Changes in the pituitary gland, a control center for growth-related hormones, offered another clue. Gene activity there differed subtly in let-7f males, including in genes that human genetic studies have connected to bone density, body height, and skeletal growth.
All of this adds detail to a growing body of evidence that a father’s preconception biology may matter for early development. In mice, raising one stress-linked sperm microRNA changed how embryos progressed and how male offspring grew. What it cannot show is whether the same process unfolds in people, or how these early molecular signals translate into lasting physical differences. Let-7f is also just one of several stress-responsive sperm molecules, and the authors note that multiple likely act together. More work is needed before any of this can be connected to human health outcomes.

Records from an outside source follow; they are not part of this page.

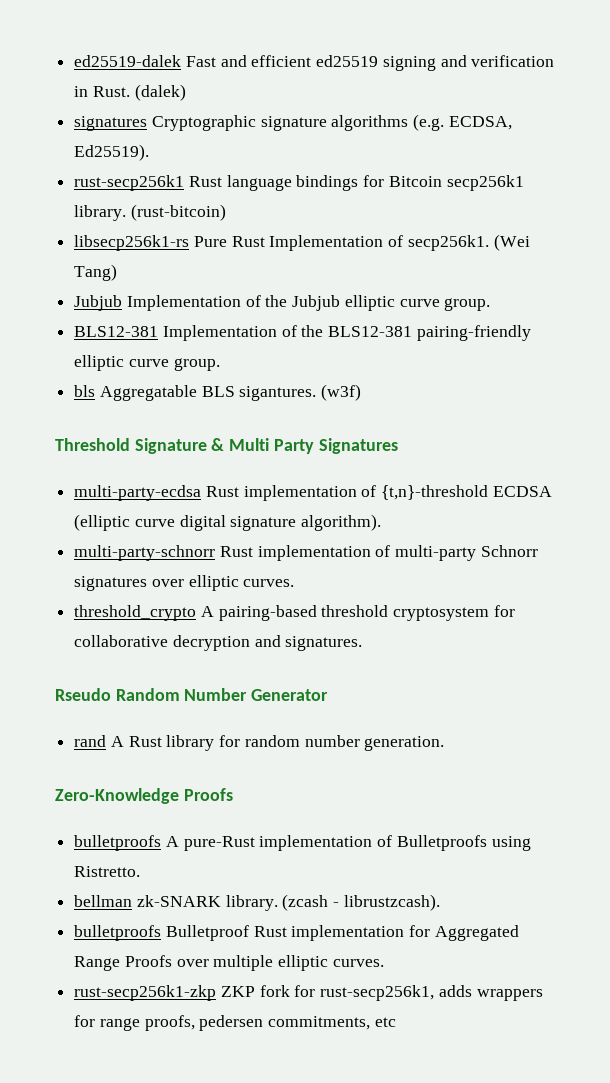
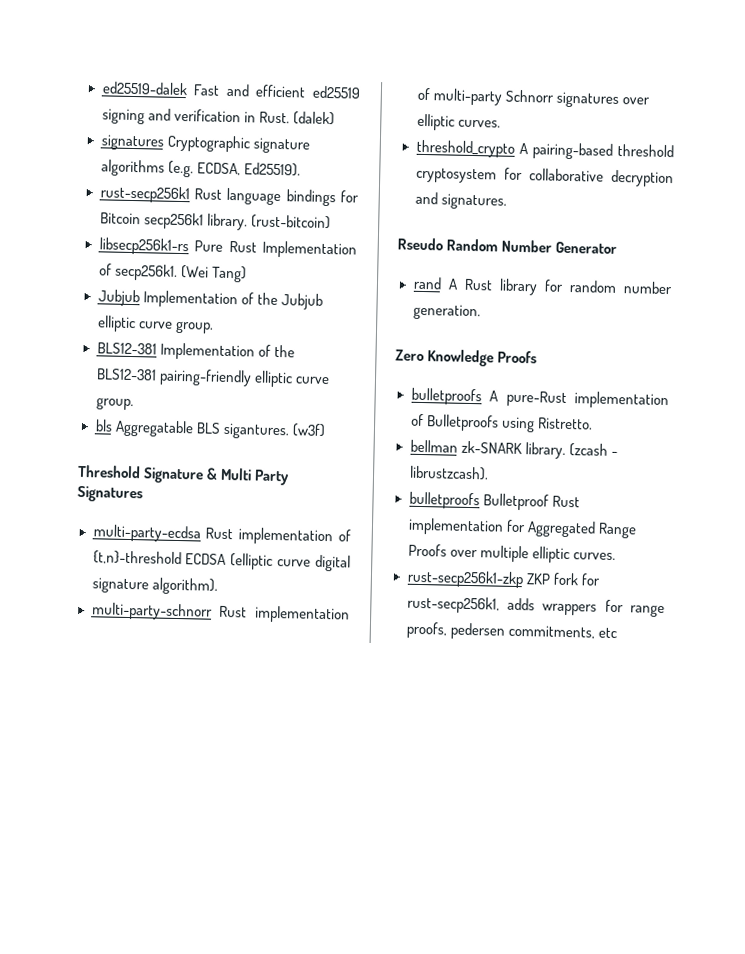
[55,788,179,804] Zero-Knowledge -> [395,349,495,367] Zero Knowledge

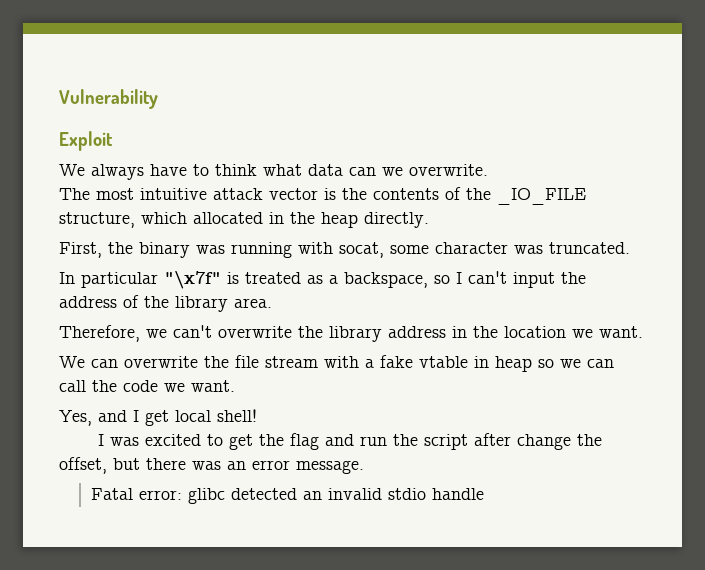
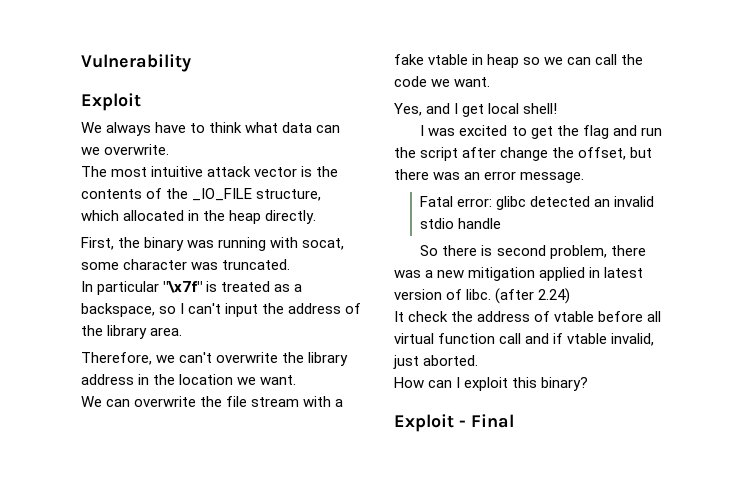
(485, 494) none -> [420,245,646,259] [394,267,644,281] [394,288,571,304] [394,311,662,322] [394,333,655,346] [393,355,479,369] [394,377,589,391] [394,414,514,432] // So there is second problem, there was a new mitigation applied in latest version of libc. (after 2.24) // It check the address of vtable before all virtual function call and if vtable invalid, just aborted. // How can I exploit this binary? // Exploit - Final

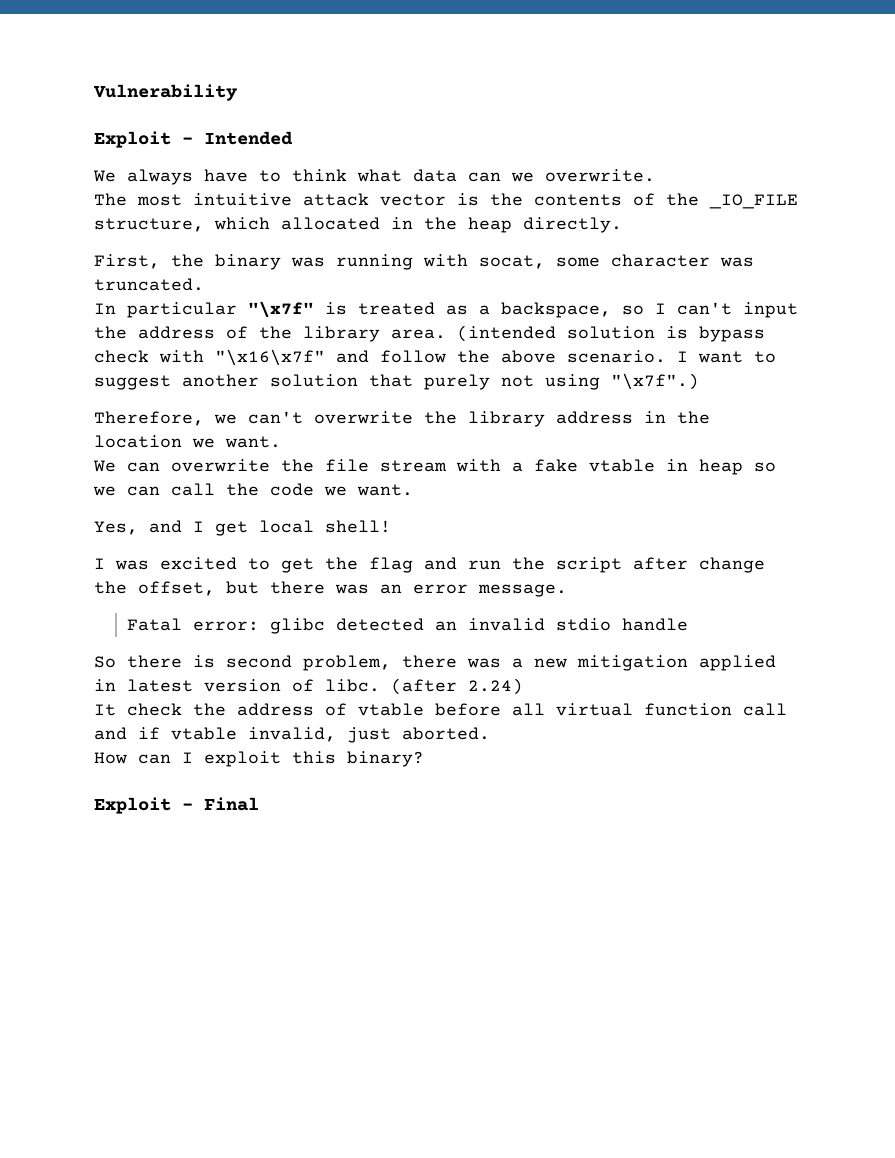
(141, 102) none -> [182,131,293,145] - Intended
(183, 331) none -> [457,325,765,342] [94,349,776,366] [94,373,699,390] (intended solution is bypass check with "\x16\x7f" and follow the above scenario. I want to suggest another solution that purely not using "\x7f".)

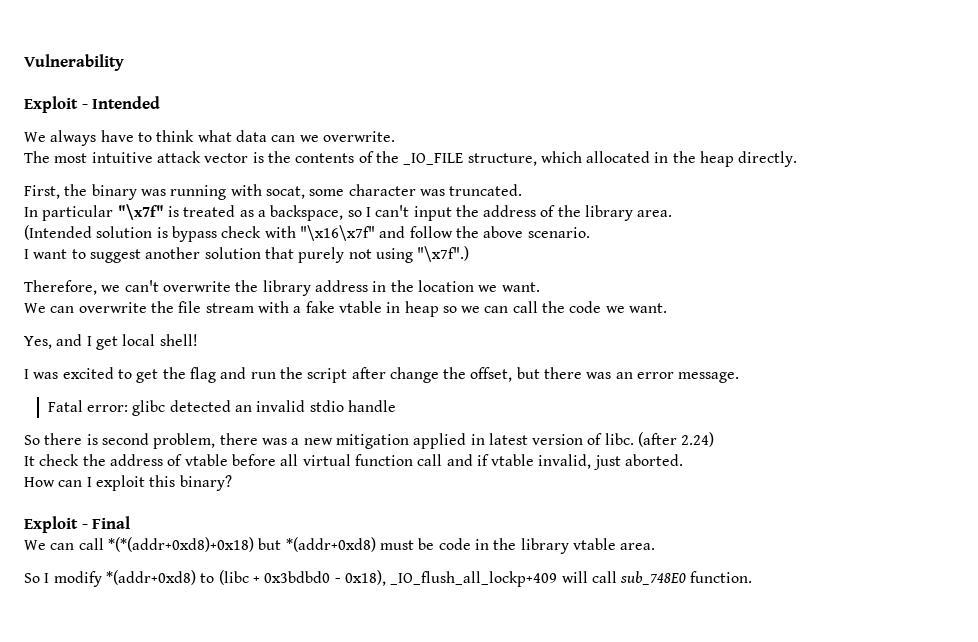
[457,325,556,342] (intended -> [24,225,92,240] // (Intended
(666, 356) none -> (590, 232) //
(259, 804) none -> [24,537,656,554] [24,570,753,587] // We can call *(*(addr+0xd8)+0x18) but *(addr+0xd8) must be code in the library vtable area. // So I modify *(addr+0xd8) to (libc + 0x3bdbd0 - 0x18), _IO_flush_all_lockp+409 will call sub_748E0 function.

Disclaimer: This article is based on a mouse study and is intended for general informational purposes only. The findings should not be interpreted as proof that stress in men directly affects the health or development of their children. Always consult a qualified healthcare provider with questions about reproductive or developmental health.
Paper Notes
Limitations
The authors acknowledge several important limitations of this research. The study focused on let-7f as a single molecule, while the original human research identified it as one of several sperm microRNAs that respond to stress, meaning that the full picture of how paternal stress shapes offspring likely involves coordination among multiple molecules working together. The sex-specific findings at the blastocyst stage were based on pooled samples categorized by gene enrichment rather than individually sexed embryos, which introduces some uncertainty. The analysis of fetal gene expression in male let-7f fetuses was also limited by a small number of biological replicates. Additionally, the pituitary gland analysis was conducted only in male offspring, leaving open questions about whether similar endocrine differences exist in females. The authors also note that the mice in this study were fed a nutritious, high-fiber diet, and studies using a different diet may reveal additional metabolic differences in let-7f mice. Future research is needed to verify the precise mechanisms connecting early gene expression changes to the adult physical differences observed.
Funding and Disclosures
This work was supported by the National Institutes of Health through grants MH129495, HD097093, MH108286, and HD105771. The authors thank the University of Colorado Anschutz Genomics Shared Resource Core for assistance with RNA sequencing and Jessica Fluharty for technical assistance. No conflicts of interest are stated in the provided paper content.
Publication Details
Paper Title: Elevated zygotic let-7f-5p alters developmental trajectories and sex-specific somatic growth | Authors: Alyssa C. Jeng, Kerstin C. Creutzberg, Arthur S. Feltrin, Nickole Moon, Nicolae A. Leu, C. Neill Epperson, and Tracy L. Bale, all affiliated with the Department of Psychiatry, University of Colorado Anschutz Medical Campus, Aurora, CO. | Journal: iScience, Volume 29, Article 116115, published June 19, 2026. © 2026 The Author(s). Published by Elsevier Inc. under a CC BY-NC-ND 4.0 license. | DOI: https://doi.org/10.1016/j.isci.2026.116115 | Correspondence: [email protected] | Data Availability: Bulk RNA sequencing data have been deposited at the Gene Expression Omnibus repository as GEO: GSE314398, GSE314467, GSE314710, and GSE314713 and are publicly available as of the date of publication.